During cold and flu season, it can be difficult to figure out what’s wrong if you start to feel sick. There’s a lot of overlap among the warning signs of illnesses that spike during fall, winter, and even early spring, like the common cold, COVID-19, influenza, and strep throat.

If you or someone you’re caring for has strep, chances are the throat pain will be more intense than that of common viral illnesses—even including COVID-19, Cory Fisher, DO, a family medicine physician at the Cleveland Clinic, tells SELF. 

Though it’s very pronounced, a sore throat isn’t the only symptom that strep can cause: The infection, which occurs when bacteria known as group A Streptococcus infect the throat and tonsils, can also cause fever; pain when swallowing; red and swollen tonsils; white patches or streaks of pus on the tonsils; swollen lymph nodes in the front of the neck; and tiny, red spots on the roof of the mouth, according to the Centers for Disease Control and Prevention (CDC).

All of this is to say: You’re likely going to feel pretty run down for a few days if you have strep throat, which spreads through the respiratory droplets of, or direct contact with, an infected person. While leaving your house to trek to the doctor’s office might be the last thing you feel like doing, it’s really important to seek medical care if you think you have strep throat.

Not everyone needs to take medication for strep throat, per the CDC. Specifically, “carriers” of the bacteria—or people who test positive, but don’t have any symptoms—usually won’t need treatment. But if you’re symptomatic and you test positive for strep, your doctor is probably going to recommend a treatment plan that includes antibiotics.

A recent warning from the CDC about an uptick in invasive group A strep (iGAS) cases in children means you should also monitor any kids in your life for strep throat symptoms if they’re sick. Act quickly if you think they’ve been infected, since iGAS can be life-threatening for children in some cases, as SELF previously reported.

Below, experts answer questions about strep throat treatment options, and why it’s truly a bad idea to try to “ride it out” without seeing a doctor.

How to get rid of strep throat

If you think you have strep throat, you should make an appointment with a primary care provider so they can test you for the infection ASAP, Waleed Javaid, MD, epidemiologist and director of Infection Prevention and Control at Mount Sinai Downtown in New York, tells SELF. If you don’t have a go-to primary care provider or have trouble making a last-minute appointment, you should go to a local urgent care center to be tested.

The gold standard for treating strep throat is a course of oral antibiotics, Dr. Javaid says.
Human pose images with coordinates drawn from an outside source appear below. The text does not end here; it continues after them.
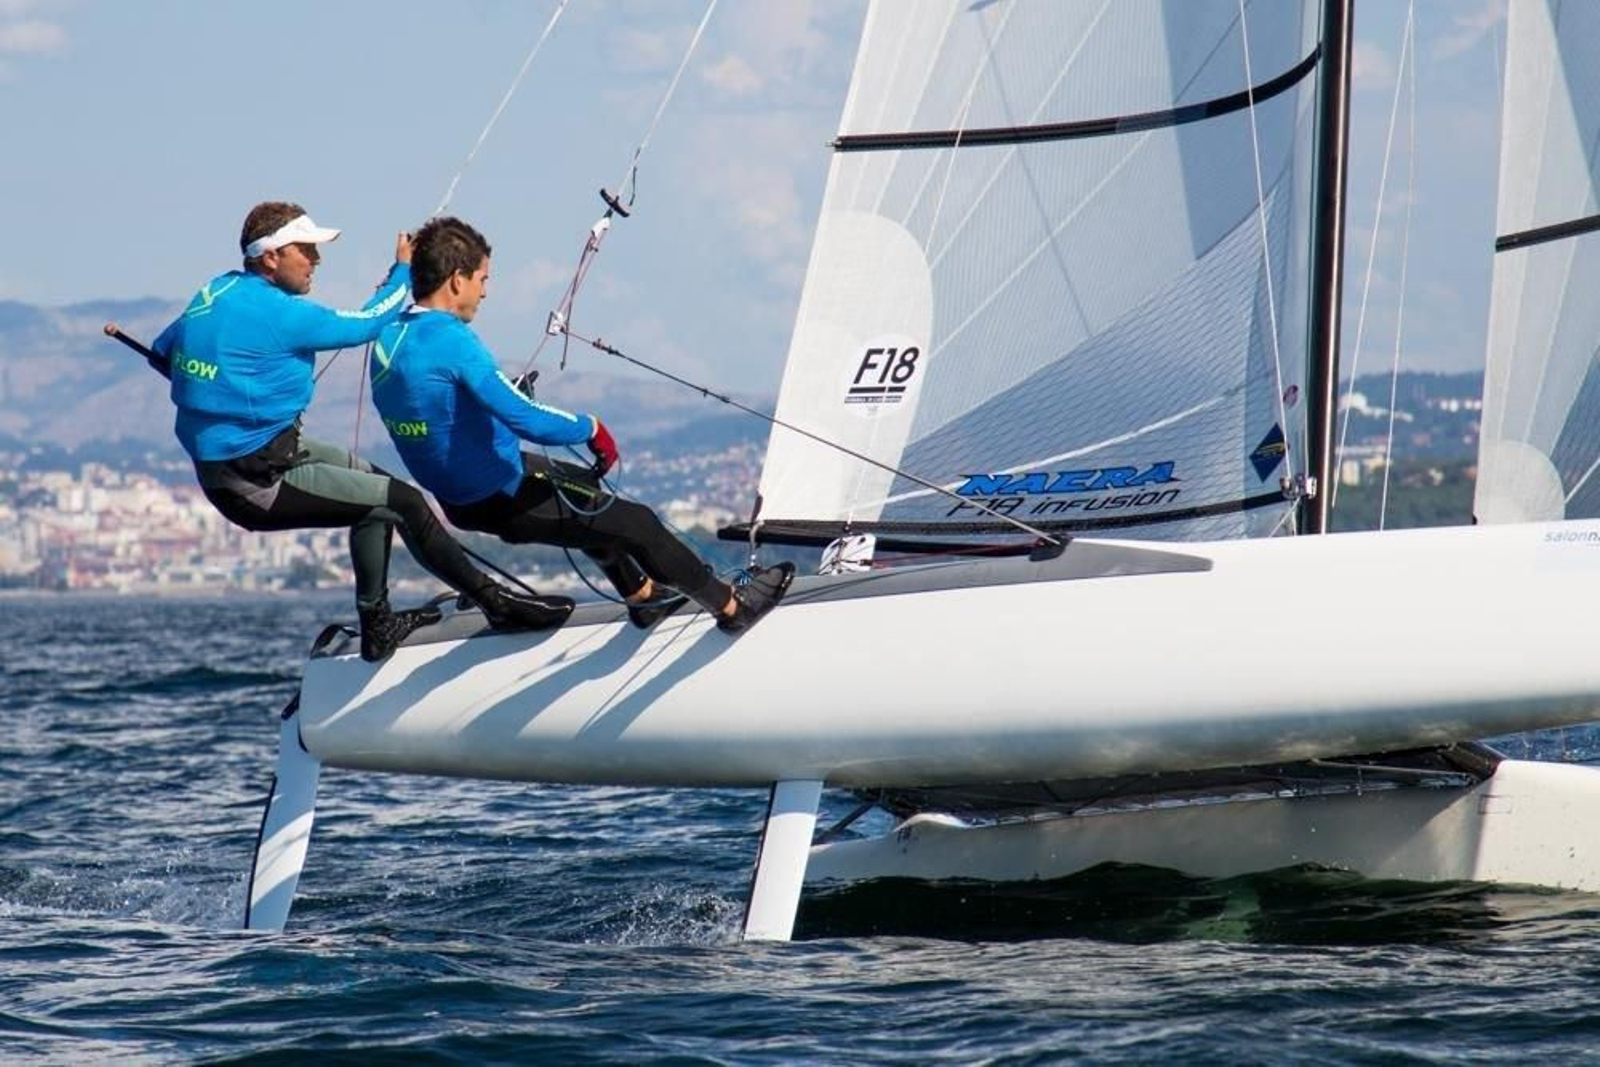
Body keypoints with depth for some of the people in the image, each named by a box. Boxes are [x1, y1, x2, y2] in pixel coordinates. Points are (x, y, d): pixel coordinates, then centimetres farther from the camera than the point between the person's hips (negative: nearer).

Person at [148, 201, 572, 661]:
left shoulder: (215, 291, 5)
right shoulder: (276, 312, -21)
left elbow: (161, 354, 17)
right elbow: (365, 324, -10)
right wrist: (404, 271, 5)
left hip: (216, 460, 10)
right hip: (256, 485, -10)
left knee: (373, 482, 22)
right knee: (402, 501, -9)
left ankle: (376, 623, 26)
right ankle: (496, 603, 0)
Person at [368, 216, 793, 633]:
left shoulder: (388, 337, -1)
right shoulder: (451, 340, -29)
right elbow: (526, 419, -31)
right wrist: (590, 427, -16)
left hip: (456, 500, 9)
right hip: (500, 502, -9)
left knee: (586, 486, 32)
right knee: (637, 523, 6)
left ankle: (641, 592, 45)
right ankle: (732, 606, 22)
This will help control the infection and minimize the risks of potential complications, which aren’t anything you want to mess with: An untreated strep infection can lead to scarlet fever; inflammation of the kidney; rheumatic fever; a condition called poststreptococcal reactive arthritis, which causes inflammation of the joints; sinus or ear infections; as well as the development of abscesses (pockets of pus) around the tonsils or neck. 

In severe cases—when the infection causes invasive disease (iGAS)—the bacteria can spread to the skin or bloodstream. However, these complications are rare: Out of millions of strep infections each year, only 14,000 to 25,000 are classified as iGAS cases, per the CDC.